Haplotype-specific MAPK3 expression in 16p11.2 deletion contributes to variable neurodevelopment.

Abstract

Recurrent proximal 16p11.2 deletion (16p11.2del) is a risk factor for diverse neurodevelopmental disorders (NDDs) with incomplete penetrance and variable expressivity. Although investigation with human induced pluripotent stem cell (hiPSC) models has confirmed disruption of neuronal development in 16p11.2del neuronal cells, which genes are responsible for abnormal cellular phenotypes and what determines the penetrance of neurodevelopmental abnormalities are unknown. We performed haplotype phasing of the 16p11.2 region in a 16p11.2del NDD cohort and generated hiPSCs for two 16p11.2del families with distinct residual haplotypes and variable NDD phenotypes.
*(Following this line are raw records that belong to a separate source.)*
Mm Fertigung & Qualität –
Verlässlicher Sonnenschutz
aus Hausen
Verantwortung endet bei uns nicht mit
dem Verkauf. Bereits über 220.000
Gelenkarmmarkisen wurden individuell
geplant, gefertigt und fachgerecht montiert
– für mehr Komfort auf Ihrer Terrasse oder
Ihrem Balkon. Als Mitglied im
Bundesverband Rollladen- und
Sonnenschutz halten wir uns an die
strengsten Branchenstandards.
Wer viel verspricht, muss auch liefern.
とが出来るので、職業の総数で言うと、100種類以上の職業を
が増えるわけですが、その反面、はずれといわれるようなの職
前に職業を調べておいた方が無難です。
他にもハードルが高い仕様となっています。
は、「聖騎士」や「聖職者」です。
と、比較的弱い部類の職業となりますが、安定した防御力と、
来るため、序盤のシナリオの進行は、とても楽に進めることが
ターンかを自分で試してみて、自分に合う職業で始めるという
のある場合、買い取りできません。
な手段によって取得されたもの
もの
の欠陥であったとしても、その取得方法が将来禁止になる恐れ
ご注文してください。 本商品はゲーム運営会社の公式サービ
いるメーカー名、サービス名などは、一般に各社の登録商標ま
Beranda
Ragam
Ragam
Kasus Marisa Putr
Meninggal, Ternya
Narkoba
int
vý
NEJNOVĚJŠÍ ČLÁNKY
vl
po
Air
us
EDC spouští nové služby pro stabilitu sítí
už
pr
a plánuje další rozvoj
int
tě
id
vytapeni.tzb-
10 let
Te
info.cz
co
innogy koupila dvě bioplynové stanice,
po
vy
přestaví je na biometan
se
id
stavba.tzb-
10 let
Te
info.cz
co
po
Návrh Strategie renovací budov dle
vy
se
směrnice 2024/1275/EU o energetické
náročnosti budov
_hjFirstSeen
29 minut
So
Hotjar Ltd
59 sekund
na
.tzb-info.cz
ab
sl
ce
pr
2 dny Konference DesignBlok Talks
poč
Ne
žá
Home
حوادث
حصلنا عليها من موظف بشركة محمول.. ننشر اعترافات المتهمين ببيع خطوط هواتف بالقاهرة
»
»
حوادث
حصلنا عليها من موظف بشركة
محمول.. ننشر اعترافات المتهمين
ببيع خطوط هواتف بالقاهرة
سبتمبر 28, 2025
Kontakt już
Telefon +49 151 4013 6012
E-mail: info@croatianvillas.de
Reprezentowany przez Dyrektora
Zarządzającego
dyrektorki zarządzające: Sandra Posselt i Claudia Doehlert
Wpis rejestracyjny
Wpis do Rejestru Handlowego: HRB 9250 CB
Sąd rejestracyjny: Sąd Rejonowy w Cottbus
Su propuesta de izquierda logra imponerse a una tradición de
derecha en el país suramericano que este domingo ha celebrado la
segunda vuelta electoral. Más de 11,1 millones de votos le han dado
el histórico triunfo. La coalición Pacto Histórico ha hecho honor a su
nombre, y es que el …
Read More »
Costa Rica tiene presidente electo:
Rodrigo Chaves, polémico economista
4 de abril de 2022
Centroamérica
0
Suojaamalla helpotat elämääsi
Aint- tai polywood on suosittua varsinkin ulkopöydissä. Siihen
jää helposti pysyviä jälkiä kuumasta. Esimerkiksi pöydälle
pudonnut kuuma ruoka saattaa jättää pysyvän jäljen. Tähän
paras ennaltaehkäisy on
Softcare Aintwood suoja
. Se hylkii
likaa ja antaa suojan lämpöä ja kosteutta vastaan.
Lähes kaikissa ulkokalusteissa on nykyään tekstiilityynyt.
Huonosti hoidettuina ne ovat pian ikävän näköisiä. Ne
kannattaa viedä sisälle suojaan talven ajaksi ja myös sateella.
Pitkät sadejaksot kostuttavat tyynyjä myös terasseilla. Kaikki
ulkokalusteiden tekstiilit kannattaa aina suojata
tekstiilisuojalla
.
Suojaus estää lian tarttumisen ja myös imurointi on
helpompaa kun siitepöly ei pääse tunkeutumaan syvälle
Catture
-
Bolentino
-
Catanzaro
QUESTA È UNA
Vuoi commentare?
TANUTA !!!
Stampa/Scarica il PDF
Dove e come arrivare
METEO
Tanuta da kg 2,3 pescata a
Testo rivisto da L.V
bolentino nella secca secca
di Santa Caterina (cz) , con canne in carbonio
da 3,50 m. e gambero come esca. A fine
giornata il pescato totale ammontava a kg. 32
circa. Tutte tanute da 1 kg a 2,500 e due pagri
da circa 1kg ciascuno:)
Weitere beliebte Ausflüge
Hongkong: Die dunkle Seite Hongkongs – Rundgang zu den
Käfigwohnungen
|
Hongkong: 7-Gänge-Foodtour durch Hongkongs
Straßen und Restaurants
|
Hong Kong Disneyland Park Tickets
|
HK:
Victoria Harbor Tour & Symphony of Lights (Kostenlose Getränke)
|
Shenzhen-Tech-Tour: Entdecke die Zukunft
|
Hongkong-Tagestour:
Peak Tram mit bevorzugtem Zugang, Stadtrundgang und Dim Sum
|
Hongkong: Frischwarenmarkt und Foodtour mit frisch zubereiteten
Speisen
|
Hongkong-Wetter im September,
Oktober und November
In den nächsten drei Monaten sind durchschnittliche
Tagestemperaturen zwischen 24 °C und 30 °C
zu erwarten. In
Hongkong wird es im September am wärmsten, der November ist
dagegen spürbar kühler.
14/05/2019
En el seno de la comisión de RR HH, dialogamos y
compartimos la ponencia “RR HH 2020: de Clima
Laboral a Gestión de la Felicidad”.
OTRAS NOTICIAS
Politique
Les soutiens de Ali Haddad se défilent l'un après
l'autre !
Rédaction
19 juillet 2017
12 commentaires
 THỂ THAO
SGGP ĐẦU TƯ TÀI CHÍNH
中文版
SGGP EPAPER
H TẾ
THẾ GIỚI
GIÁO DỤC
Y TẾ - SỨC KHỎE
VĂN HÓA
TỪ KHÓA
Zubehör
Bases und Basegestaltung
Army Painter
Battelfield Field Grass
Using transcriptomic profiles and cellular phenotypes of the hiPSC-differentiated cortex neuronal cells, we revealed MAPK3 as a contributor to dysfunction in multiple pathways related to early neuronal development, with altered soma and electrophysiological properties in mature neuronal cells. Notably, MAPK3 expression in 16p11.2del neuronal cells varied based on a 132 kb 58 SNP residual haplotype, with the version composed entirely of minor alleles associated with reduced MAPK3 expression. Ten SNPs on the residual haplotype map to enhancers of MAPK3. We functionally validated six of these SNPs by luciferase assay, implicating them in the residual haplotype-specific differences in MAPK3 expression via cis-regulation. Finally, the analysis of three different cohorts of 16p11.2del subjects showed that this minor residual haplotype is associated with NDD phenotypes in 16p11.2del carriers.